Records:
[start]

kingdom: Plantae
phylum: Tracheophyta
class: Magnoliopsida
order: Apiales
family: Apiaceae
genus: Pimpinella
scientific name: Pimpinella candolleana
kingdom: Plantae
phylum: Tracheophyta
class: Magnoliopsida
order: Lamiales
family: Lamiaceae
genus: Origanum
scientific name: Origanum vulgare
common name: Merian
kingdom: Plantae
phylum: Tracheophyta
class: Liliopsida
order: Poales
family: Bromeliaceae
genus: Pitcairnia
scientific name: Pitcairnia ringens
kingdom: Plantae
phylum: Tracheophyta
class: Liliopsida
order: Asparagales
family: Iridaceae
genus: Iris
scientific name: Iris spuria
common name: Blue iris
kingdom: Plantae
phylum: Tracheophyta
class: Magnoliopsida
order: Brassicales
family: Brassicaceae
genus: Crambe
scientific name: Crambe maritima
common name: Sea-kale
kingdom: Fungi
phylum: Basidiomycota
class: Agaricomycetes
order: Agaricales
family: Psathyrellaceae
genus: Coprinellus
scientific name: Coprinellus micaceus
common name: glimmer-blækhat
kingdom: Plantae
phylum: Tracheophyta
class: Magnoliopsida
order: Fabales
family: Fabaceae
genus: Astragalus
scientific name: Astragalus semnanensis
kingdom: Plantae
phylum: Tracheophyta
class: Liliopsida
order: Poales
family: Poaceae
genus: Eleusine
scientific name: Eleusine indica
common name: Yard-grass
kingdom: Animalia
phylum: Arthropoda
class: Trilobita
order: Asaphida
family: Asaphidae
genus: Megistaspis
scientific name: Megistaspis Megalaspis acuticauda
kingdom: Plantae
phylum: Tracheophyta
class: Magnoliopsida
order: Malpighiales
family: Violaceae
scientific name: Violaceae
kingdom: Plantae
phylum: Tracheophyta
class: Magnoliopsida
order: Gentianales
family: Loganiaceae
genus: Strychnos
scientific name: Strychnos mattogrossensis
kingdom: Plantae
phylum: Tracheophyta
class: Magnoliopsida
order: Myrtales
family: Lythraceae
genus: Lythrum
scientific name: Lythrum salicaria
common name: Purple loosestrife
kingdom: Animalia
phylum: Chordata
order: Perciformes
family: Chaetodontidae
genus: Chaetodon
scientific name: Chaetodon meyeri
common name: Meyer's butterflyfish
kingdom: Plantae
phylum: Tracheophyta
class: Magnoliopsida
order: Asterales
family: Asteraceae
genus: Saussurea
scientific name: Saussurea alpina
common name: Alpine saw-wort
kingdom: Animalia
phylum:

[end]

▶ _Aim_
Reproduce every line of the entries above word for word, without changing anything.

▶ _Reply_
kingdom: Plantae
phylum: Tracheophyta
class: Magnoliopsida
order: Apiales
family: Apiaceae
genus: Pimpinella
scientific name: Pimpinella candolleana
kingdom: Plantae
phylum: Tracheophyta
class: Magnoliopsida
order: Lamiales
family: Lamiaceae
genus: Origanum
scientific name: Origanum vulgare
common name: Merian
kingdom: Plantae
phylum: Tracheophyta
class: Liliopsida
order: Poales
family: Bromeliaceae
genus: Pitcairnia
scientific name: Pitcairnia ringens
kingdom: Plantae
phylum: Tracheophyta
class: Liliopsida
order: Asparagales
family: Iridaceae
genus: Iris
scientific name: Iris spuria
common name: Blue iris
kingdom: Plantae
phylum: Tracheophyta
class: Magnoliopsida
order: Brassicales
family: Brassicaceae
genus: Crambe
scientific name: Crambe maritima
common name: Sea-kale
kingdom: Fungi
phylum: Basidiomycota
class: Agaricomycetes
order: Agaricales
family: Psathyrellaceae
genus: Coprinellus
scientific name: Coprinellus micaceus
common name: glimmer-blækhat
kingdom: Plantae
phylum: Tracheophyta
class: Magnoliopsida
order: Fabales
family: Fabaceae
genus: Astragalus
scientific name: Astragalus semnanensis
kingdom: Plantae
phylum: Tracheophyta
class: Liliopsida
order: Poales
family: Poaceae
genus: Eleusine
scientific name: Eleusine indica
common name: Yard-grass
kingdom: Animalia
phylum: Arthropoda
class: Trilobita
order: Asaphida
family: Asaphidae
genus: Megistaspis
scientific name: Megistaspis Megalaspis acuticauda
kingdom: Plantae
phylum: Tracheophyta
class: Magnoliopsida
order: Malpighiales
family: Violaceae
scientific name: Violaceae
kingdom: Plantae
phylum: Tracheophyta
class: Magnoliopsida
order: Gentianales
family: Loganiaceae
genus: Strychnos
scientific name: Strychnos mattogrossensis
kingdom: Plantae
phylum: Tracheophyta
class: Magnoliopsida
order: Myrtales
family: Lythraceae
genus: Lythrum
scientific name: Lythrum salicaria
common name: Purple loosestrife
kingdom: Animalia
phylum: Chordata
order: Perciformes
family: Chaetodontidae
genus: Chaetodon
scientific name: Chaetodon meyeri
common name: Meyer's butterflyfish
kingdom: Plantae
phylum: Tracheophyta
class: Magnoliopsida
order: Asterales
family: Asteraceae
genus: Saussurea
scientific name: Saussurea alpina
common name: Alpine saw-wort
kingdom: Animalia
phylum:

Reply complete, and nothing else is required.